Les Émirats arabes unis, qui étaient le principal bailleur de cette aide acheminée par la mer, ont, eux aussi, annoncé interrompre ce volet de leurs opérations. Le pays réclame d’Israël qu’il garantisse la sécurité des travailleurs humanitaires. Ces deux décisions devraient entraîner une interruption de facto de ce couloir maritime tout juste mis en place : un seul bateau était parti de Chypre il y a trois semaines.
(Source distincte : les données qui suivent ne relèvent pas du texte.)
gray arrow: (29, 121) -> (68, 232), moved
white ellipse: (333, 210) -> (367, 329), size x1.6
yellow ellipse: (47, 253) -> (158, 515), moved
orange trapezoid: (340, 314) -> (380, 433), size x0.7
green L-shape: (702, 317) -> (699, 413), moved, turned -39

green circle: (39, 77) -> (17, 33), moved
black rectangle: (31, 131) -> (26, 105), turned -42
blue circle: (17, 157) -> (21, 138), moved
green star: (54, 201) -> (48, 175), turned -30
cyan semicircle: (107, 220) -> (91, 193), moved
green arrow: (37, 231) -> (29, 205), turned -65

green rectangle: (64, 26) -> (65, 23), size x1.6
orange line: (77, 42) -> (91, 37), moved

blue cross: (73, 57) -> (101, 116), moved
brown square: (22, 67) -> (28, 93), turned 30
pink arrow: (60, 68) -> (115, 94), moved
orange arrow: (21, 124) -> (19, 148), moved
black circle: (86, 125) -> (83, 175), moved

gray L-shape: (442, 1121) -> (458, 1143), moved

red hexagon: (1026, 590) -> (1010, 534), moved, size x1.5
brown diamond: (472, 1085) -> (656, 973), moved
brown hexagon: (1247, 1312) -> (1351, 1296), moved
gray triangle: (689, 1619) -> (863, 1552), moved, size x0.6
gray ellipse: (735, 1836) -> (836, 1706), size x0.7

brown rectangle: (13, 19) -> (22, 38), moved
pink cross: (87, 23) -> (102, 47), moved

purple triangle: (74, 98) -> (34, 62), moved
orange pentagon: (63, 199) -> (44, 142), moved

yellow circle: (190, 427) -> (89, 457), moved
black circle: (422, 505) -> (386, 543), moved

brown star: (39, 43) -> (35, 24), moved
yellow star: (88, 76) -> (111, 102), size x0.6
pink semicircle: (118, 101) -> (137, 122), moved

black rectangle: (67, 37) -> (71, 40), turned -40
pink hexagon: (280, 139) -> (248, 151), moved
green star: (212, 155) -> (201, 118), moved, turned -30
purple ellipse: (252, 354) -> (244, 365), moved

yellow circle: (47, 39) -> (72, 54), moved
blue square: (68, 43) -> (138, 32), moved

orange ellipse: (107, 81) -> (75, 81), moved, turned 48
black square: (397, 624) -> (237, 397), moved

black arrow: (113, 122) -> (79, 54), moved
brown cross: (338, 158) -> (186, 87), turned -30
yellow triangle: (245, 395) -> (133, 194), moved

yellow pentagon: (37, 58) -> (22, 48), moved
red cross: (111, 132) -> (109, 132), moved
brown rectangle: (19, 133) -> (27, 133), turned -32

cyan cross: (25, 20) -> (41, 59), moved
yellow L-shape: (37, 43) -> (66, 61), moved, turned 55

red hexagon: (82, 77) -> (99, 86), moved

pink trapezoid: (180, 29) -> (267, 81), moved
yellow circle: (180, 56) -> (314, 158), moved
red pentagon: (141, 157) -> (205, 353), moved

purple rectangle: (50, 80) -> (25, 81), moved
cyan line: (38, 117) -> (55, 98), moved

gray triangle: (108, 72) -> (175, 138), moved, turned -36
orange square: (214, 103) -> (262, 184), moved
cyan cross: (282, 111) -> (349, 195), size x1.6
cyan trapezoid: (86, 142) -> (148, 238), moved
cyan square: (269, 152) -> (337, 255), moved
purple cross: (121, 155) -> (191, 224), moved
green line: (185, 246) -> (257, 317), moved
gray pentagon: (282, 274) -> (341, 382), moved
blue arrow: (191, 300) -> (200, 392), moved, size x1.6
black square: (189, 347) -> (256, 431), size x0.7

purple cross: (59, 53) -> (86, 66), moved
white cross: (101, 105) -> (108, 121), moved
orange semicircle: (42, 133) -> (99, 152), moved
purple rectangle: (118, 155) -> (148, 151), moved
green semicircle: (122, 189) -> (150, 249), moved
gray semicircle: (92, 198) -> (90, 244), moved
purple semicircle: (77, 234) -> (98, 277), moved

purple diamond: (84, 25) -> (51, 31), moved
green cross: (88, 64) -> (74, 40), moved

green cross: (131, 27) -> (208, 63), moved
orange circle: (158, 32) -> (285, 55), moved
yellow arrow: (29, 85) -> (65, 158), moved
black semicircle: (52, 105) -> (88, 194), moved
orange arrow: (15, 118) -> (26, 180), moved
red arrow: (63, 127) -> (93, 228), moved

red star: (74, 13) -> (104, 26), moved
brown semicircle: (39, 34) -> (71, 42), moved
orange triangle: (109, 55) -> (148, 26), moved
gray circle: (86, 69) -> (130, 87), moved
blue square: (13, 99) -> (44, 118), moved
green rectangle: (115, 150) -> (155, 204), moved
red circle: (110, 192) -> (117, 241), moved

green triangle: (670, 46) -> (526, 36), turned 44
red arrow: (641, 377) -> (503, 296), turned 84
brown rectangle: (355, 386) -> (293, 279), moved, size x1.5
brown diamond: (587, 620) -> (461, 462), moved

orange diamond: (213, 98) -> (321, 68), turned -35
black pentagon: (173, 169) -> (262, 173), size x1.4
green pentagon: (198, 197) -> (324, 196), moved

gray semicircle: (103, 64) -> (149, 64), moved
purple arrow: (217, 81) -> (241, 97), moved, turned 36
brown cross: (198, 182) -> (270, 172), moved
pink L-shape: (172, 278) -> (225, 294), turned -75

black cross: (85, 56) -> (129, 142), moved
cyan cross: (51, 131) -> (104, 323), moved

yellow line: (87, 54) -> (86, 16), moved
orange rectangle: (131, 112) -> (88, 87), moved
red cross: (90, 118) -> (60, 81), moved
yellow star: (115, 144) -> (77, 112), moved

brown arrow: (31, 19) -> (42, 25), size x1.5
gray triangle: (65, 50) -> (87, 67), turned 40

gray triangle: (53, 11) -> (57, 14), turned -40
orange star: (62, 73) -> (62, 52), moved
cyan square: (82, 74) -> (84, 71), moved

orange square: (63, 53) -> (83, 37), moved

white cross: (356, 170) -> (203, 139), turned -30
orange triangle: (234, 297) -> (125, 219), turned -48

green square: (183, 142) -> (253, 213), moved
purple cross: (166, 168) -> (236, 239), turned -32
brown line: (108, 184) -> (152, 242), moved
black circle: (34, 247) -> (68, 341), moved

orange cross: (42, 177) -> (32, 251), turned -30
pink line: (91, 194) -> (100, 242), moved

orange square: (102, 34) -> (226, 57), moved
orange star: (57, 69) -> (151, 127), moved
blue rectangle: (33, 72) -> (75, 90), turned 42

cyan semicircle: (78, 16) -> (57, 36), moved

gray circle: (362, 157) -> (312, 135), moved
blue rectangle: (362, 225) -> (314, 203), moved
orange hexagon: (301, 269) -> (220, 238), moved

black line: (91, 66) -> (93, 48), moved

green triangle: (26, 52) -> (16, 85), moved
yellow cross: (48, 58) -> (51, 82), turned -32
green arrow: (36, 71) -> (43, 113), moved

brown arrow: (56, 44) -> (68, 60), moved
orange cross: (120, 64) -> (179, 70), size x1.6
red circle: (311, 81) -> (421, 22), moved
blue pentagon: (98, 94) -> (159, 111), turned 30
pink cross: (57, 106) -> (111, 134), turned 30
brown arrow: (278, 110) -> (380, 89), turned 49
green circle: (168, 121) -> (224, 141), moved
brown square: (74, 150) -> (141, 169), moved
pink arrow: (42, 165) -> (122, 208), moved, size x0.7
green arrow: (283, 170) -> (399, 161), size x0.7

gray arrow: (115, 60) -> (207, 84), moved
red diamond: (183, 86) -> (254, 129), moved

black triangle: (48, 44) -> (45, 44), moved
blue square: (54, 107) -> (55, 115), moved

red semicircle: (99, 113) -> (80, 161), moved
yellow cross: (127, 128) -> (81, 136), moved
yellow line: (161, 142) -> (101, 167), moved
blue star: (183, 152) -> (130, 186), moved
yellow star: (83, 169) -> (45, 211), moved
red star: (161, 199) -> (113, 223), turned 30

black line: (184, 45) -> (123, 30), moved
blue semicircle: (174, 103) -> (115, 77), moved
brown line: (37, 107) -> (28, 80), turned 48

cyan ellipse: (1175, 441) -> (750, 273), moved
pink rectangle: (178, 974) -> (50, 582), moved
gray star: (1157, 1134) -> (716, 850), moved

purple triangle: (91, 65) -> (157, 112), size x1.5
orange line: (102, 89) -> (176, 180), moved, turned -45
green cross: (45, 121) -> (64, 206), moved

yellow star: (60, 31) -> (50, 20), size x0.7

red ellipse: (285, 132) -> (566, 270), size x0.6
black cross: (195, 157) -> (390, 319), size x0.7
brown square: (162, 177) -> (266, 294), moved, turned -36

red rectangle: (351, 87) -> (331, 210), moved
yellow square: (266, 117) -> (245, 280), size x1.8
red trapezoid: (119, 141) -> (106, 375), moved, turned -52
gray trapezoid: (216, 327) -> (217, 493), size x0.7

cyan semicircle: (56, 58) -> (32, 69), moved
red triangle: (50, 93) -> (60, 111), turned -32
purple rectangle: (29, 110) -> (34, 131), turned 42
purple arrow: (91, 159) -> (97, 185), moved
Ces frappes israéliennes de lundi ont également entraîné les autres organisations humanitaires actives dans la bande de Gaza à repenser leurs opérations. Certaines ont décidé de les interrompre totalement, d’autres de ne plus se rendre dans le Nord, la partie la plus dangereuse aujourd’hui mais aussi celle où la situation humanitaire est la plus délicate. Des décisions qui s’ajoutent aux restrictions déjà imposées par Israël : l’Unrwa, l’agence des Nations unies pour les réfugiés palestiniens, qui est le principal acteur humanitaire dans l’enclave palestinienne, avait ainsi annoncé il y a dix jours qu’elle n’obtenait plus d’autorisation israélienne pour livrer de l’aide humanitaire dans le nord de l’enclave assiégée.